Data shown:

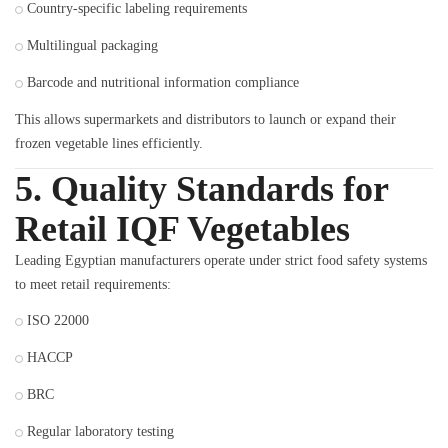
Country-specific labeling requirements
Multilingual packaging
Barcode and nutritional information compliance
This allows supermarkets and distributors to launch or expand their
frozen vegetable lines efficiently.
5. Quality Standards for
Retail IQF Vegetables
Leading Egyptian manufacturers operate under strict food safety systems
to meet retail requirements:
ISO 22000
HACCP
BRC
Regular laboratory testing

Task brief:
Copy out every line of text in the listing above word for word, omitting the picture.

Solution for this exercise:
Country-specific labeling requirements
Multilingual packaging
Barcode and nutritional information compliance
This allows supermarkets and distributors to launch or expand their
frozen vegetable lines efficiently.
5. Quality Standards for
Retail IQF Vegetables
Leading Egyptian manufacturers operate under strict food safety systems
to meet retail requirements:
ISO 22000
HACCP
BRC
Regular laboratory testing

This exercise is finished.